Ils règnent sur la ruine dysfonctionnelle, mais ils règnent

Par Alastair Crooke

Depuis 2008, nous vivons dans un monde occidental façonné par « l’État permanent » ou par nos technocrates managériaux – étiquette au choix.

Cette « classe créative » (comme ils aiment se voir eux-mêmes) est particulièrement définie par sa position intermédiaire par rapport à la cabale oligarchique contrôlant la richesse en tant que seigneurs ultimes de la grande monnaie d’une part, et la « classe moyenne » stupide en dessous d’eux – à qui ils se moquent et se moquent.

Cette classe intermédiaire ne prétendait pas dominer la politique (dit-on) ; Ça vient d’arriver. Initialement, l’objectif était de promouvoir des valeurs progressistes. Mais au lieu de cela, ces technocrates professionnels, qui avaient tous deux accumulé une richesse considérable et étaient étroitement rassemblés en cliques dans les grandes régions métropolitaines américaines, en sont venus à dominer les partis de gauche  du monde entier  qui étaient auparavant des véhicules pour la classe ouvrière.

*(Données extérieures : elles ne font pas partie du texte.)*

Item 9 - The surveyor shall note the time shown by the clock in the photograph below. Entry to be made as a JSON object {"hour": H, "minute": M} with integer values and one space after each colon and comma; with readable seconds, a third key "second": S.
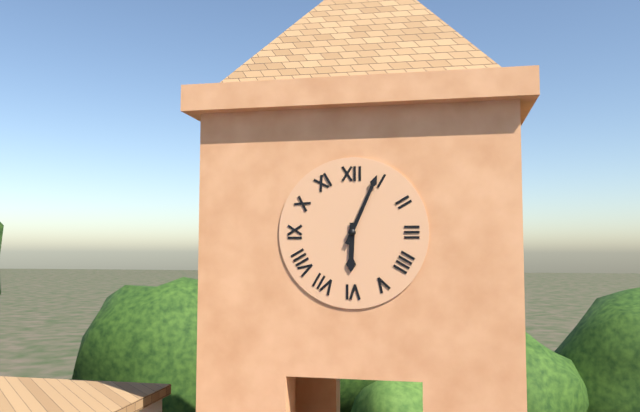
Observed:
{"hour": 6, "minute": 4}
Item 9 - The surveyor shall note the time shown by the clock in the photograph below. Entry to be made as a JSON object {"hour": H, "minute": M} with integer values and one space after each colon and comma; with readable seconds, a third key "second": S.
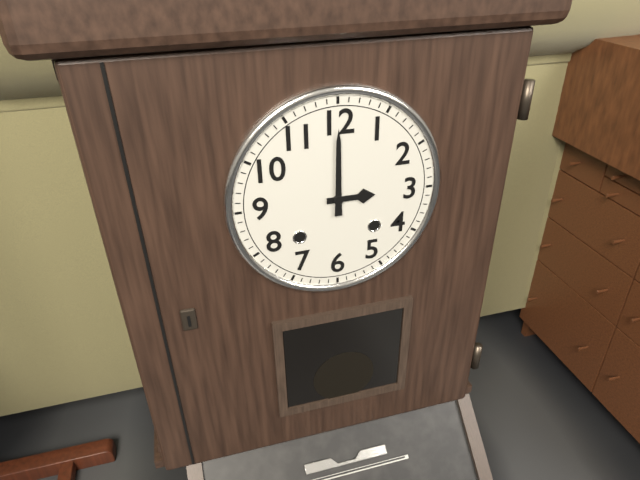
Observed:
{"hour": 3, "minute": 0}
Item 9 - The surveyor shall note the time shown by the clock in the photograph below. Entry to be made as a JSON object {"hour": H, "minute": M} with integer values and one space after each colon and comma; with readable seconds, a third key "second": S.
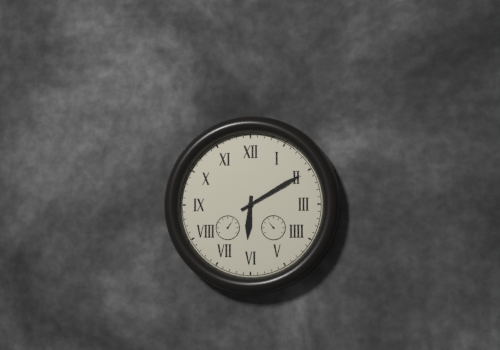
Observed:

Ceux qui convoitaient l’appartenance à cette nouvelle « aristocratie » cultivaient leur image comme celle d’une culture cosmopolite et rapide de l’argent, du glamour, de la mode et de la culture populaire – le multiculturalisme leur convenait parfaitement. Se décrivant comme la conscience politique de l’ensemble de la société (sinon du monde), la réalité était que leur Zeitgeist reflétait principalement les caprices, les préjugés et de plus en plus les psychopathies d’un segment de la société libérale.

Dans ce milieu sont arrivés deux événements déterminants : en 2008, Ben Bernanke, président de la Réserve fédérale, a réuni à la suite de la crise financière mondiale, une salle remplie d’oligarques les plus riches, les « enfermant » jusqu’à ce qu’ils trouvent la solution. à la faillite systémique en cours.

Les oligarques n’ont pas trouvé  de solution  mais ont quand même été libérés de leur enfermement. Ils ont plutôt choisi de jeter de l’argent sur des problèmes structurels, aggravés par des erreurs de jugement flagrantes sur le risque.

Et pour financer les pertes massives qui en ont résulté – qui s’élevaient à plus de 10 000 milliards de dollars rien qu’aux États-Unis – les banques centrales du monde ont commencé à imprimer de l’argent – ​​depuis quand elles n’ont jamais cessé !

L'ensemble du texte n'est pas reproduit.